------ PASSAGE

The type of modulation, where the sampling rate is much higher and in which the stepsize after quantization is of a smaller value **Δ**, such a modulation is termed as **delta modulation**.

Following are some of the features of delta modulation.

An over-sampled input is taken to make full use of the signal correlation.

The quantization design is simple.

The input sequence is much higher than the Nyquist rate.

The quality is moderate.

The design of the modulator and the demodulator is simple.

The stair-case approximation of output waveform.

The step-size is very small, i.e.,

**Δ**(delta).The bit rate can be decided by the user.

This involves simpler implementation.

Delta Modulation is a simplified form of DPCM technique, also viewed as **1-bit DPCM scheme**. As the sampling interval is reduced, the signal correlation will be higher.

The Delta Modulator comprises of a 1-bit quantizer and a delay circuit along with two summer circuits. Following is the block diagram of a delta modulator.

The predictor circuit in DPCM is replaced by a simple delay circuit in DM.

From the above diagram, we have the notations as −

$x(nT_{s})$ = over sampled input

$e_{p}(nT_{s})$ = summer output and quantizer input

$e_{q}(nT_{s})$ = quantizer output = $v(nT_s)$

$\widehat{x}(nT_{s})$ = output of delay circuit

$u(nT_{s})$ = input of delay circuit

Using these notations, now we shall try to figure out the process of delta modulation.

------------
------ COLLECTED MATERIAL

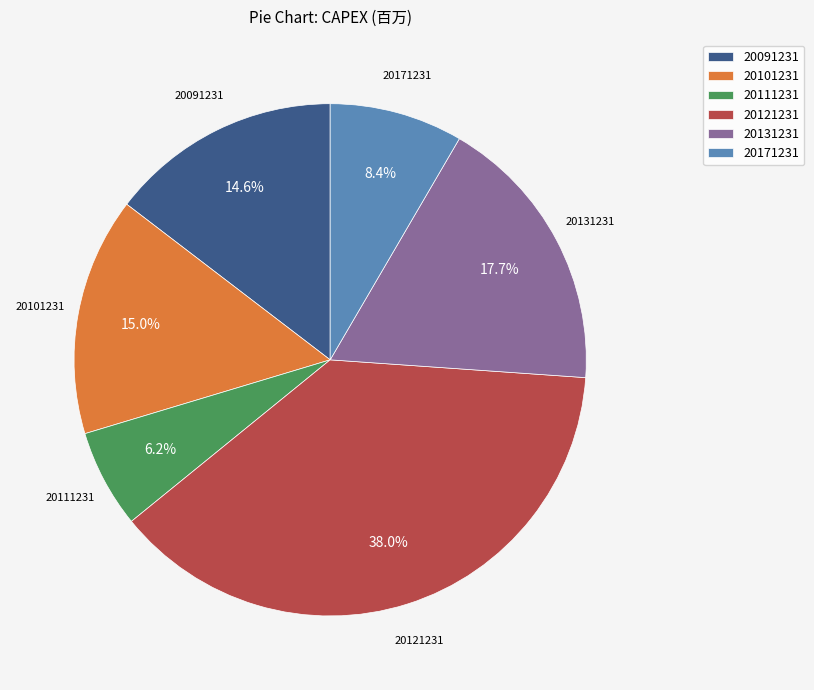

Combined, what portion of the pie is 20091231 and 20171231?

23.0%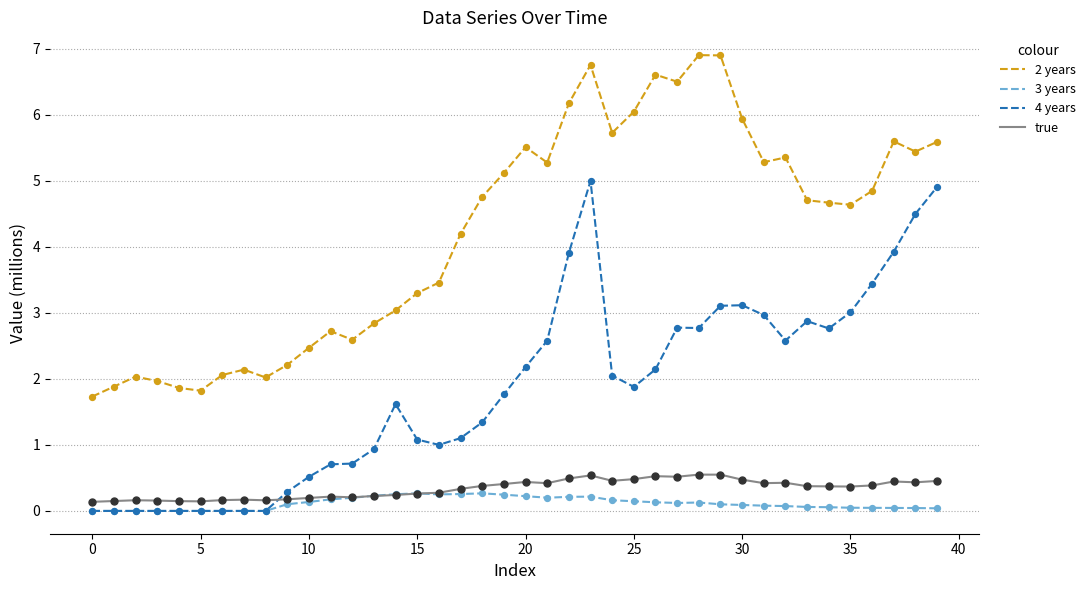

True or false: 2 years and 4 years intersect in this chart.

False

------------

**WORK TO COMPLETE**
[A] Summarize the delta modulation passage in two sentences.
[B] Reproduce the part of the delta modulation passage that opens with the words containing "The design of" and closes with "involves simpler implementation.".

**SOLUTIONS**
[A] Delta modulation oversamples its input at a rate much higher than the Nyquist rate and quantizes with a very small step size Δ, giving a simple design, moderate quality and a staircase approximation of the output waveform. It is a simplified, 1-bit form of DPCM whose modulator consists of a 1-bit quantizer, two summer circuits and a simple delay circuit that takes the place of the DPCM predictor.

[B]
The design of the modulator and the demodulator is simple.

The stair-case approximation of output waveform.

The step-size is very small, i.e.,

**Δ**(delta).The bit rate can be decided by the user.

This involves simpler implementation.